## REQUIREMENT
If pictures appear among the lines below, leave them out while you return exactly the lines from the one with "Figure 12. Spectrum" through the one with "Table 3. Web".

## THE RECORDS
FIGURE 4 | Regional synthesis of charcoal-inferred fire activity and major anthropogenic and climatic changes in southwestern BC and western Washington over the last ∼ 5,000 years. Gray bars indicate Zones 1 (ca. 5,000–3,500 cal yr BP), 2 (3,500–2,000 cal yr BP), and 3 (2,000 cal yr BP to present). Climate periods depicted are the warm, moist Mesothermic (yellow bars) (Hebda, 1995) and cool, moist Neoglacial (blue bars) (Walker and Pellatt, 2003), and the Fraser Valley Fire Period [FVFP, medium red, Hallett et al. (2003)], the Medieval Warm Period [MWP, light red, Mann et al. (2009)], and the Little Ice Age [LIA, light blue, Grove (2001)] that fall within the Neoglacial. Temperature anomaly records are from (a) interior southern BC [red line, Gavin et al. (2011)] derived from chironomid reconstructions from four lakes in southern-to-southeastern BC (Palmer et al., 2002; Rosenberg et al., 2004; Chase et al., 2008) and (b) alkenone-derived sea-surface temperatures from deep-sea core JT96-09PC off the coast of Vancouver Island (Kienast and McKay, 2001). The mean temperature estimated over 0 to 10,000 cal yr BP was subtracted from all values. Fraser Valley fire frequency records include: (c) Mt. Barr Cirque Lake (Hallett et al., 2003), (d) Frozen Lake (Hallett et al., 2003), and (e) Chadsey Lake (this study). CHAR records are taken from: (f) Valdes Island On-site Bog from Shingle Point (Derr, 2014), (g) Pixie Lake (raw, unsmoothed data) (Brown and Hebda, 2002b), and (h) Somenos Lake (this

---

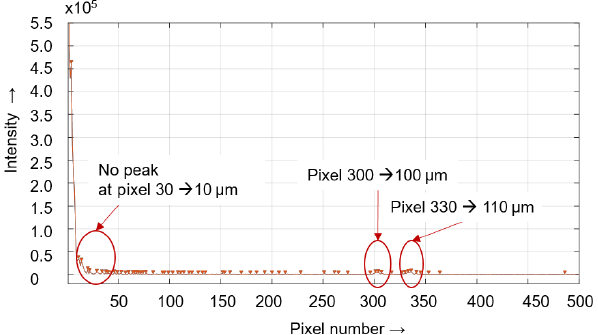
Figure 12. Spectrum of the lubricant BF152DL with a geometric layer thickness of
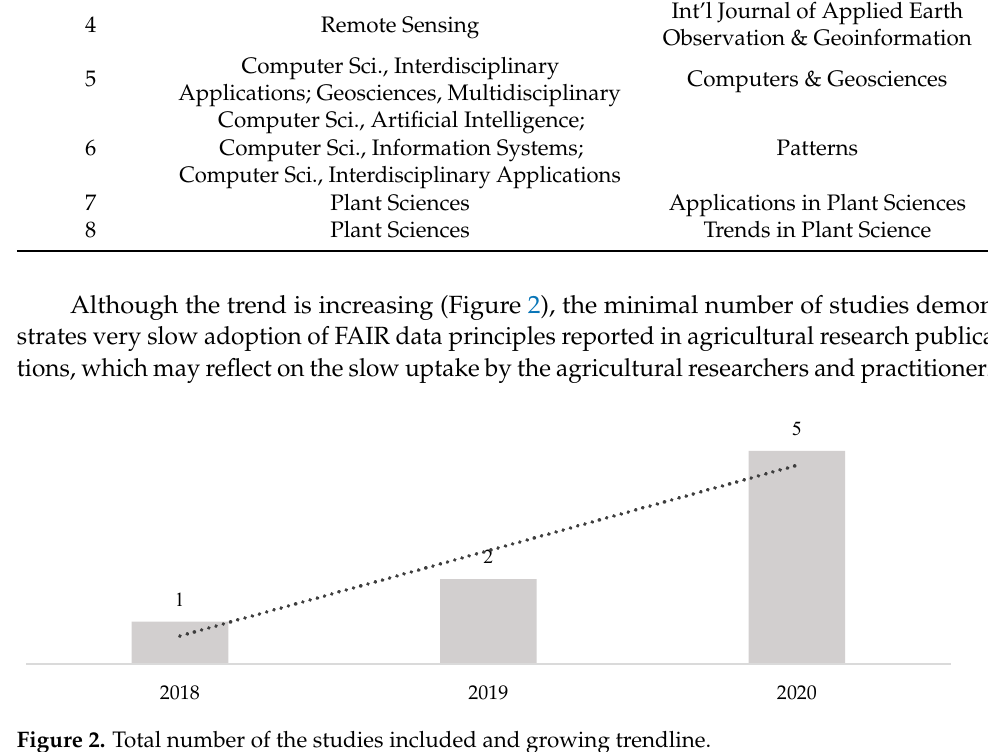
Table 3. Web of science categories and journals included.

## REPLY
Figure 12. Spectrum of the lubricant BF152DL with a geometric layer thickness of
Table 3. Web of science categories and journals included.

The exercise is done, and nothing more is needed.